Doah mengeluarkan bak kayu besar dan sabun.
“Bisakah kamu mandi sendiri?”
Doah bertanya dengan tegas, dan Berry menjawab,
“Saya bisa. (Saya bisa.)”
“Apakah kamu pernah mandi sebelumnya?”
“…Aku bisa. (Aku bisa.)”
“Benar-benar?”
“Wook ini (Lihat ini)…”
Berry bergumam pelan. Doah menggelengkan kepalanya.
“Kalau begitu aku akan menunjukkan padamu cara mencuci—”
“Aku akan membantunya mencuci.”
kata Khunak.
“Benarkah? Aku bisa melakukannya.
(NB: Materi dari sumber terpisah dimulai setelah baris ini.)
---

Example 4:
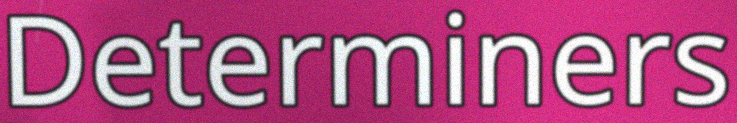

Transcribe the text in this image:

Determiners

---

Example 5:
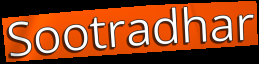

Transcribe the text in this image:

SootradharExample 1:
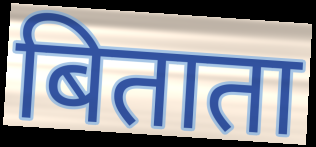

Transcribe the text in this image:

बिताता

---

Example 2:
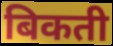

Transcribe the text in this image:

बिकती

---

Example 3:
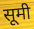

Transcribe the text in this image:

सूमी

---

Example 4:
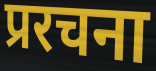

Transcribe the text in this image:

प्ररचना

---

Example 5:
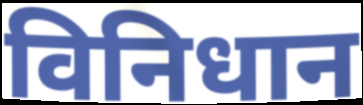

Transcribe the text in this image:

विनिधान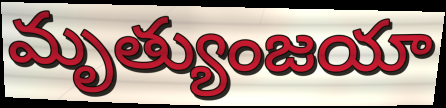
మృత్యుంజయా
Aku membawanya, jadi kau tidak perlu…”
“Aku akan melakukannya.”
Ujar Khunak sambil mencengkeram tengkuk Berry yang berpakaian compang-camping, lalu menghilang.
“Meong!!”
Teriakan putus asa bergema dari lembah, diikuti oleh suara mengeong samar-samar.
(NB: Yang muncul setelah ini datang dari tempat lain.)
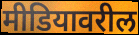
मीडियावरील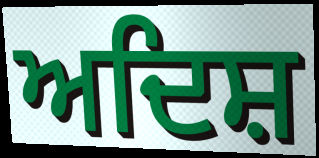
ਅਦਿਸ਼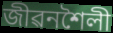
জীৱনশৈলীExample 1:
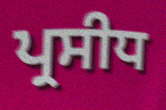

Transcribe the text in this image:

ਪ੍ਰਸੀਧ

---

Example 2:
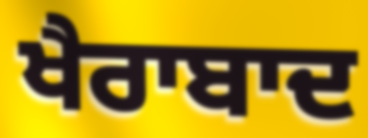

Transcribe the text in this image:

ਖੈਰਾਬਾਦ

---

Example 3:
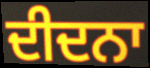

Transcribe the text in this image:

ਦੀਦਨਾ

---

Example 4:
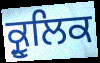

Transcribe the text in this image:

ਕ੍ਰੂਲਿਕ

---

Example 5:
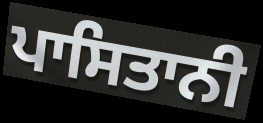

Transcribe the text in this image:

ਪਾਸਿਤਾਨੀ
Selama waktu itu, Doah segera menyiapkan makanan.
‘Mari kita lihat.’
Ada kentang, tomat, keju, dan sedikit bacon.
‘Saya juga harus menggunakan lemak Ralba.’
Biasanya, lemak Ralba harus dicairkan sepenuhnya dan disaring, tetapi dia memutuskan untuk melewatkannya hari ini.
Doah mengiris tipis kentang dan merendamnya dalam air.
Dia mencuci tomat hingga bersih, menghancurkannya, dan mencampurnya dengan berbagai bumbu.
Dia menggoreng bacon dalam wajan sampai renyah, lalu menyisihkannya.
Dia lalu menggoreng tomat yang telah dihancurkan itu dalam wajan yang sama.
Terakhir, ia mengoleskan lemak Ralba secukupnya ke dalam panci, menata kentang berlapis-lapis, menambahkan tomat yang dihancurkan, menaburkan bacon renyah, dan melengkapinya dengan keju.
Dia mengulangi prosesnya, melapisi kentang, tomat, bacon, dan keju.
Dia menutup panci itu dan menaruhnya di atas api unggun.
Sebuah tongkat ditancapkan dalam-dalam ke tanah di samping api unggun.
Terpasang pada tongkat itu adalah jaring logam persegi panjang yang tingginya dapat disesuaikan.
Dari samping, bentuknya seperti huruf L. Meletakkan pot di atas kasa di atas api unggun melengkapi pengaturannya.
Panci yang diberkati oleh Pohon Dunia tidak hangus dan tidak kehilangan warnanya.
Walau begitu, tampaknya pemandian itu masih belum selesai.
“Yah, mengingat semuanya bulu, itu akan memakan waktu yang lama. Kuharap dia awalnya tidak berbulu putih atau semacamnya.”
Tepat pada saat itu, Berry muncul, terbungkus handuk, dengan suara gemerisik.
Doah terkejut dengan apa yang dilihatnya.
“Berry, apakah semuanya benar-benar bulu?!”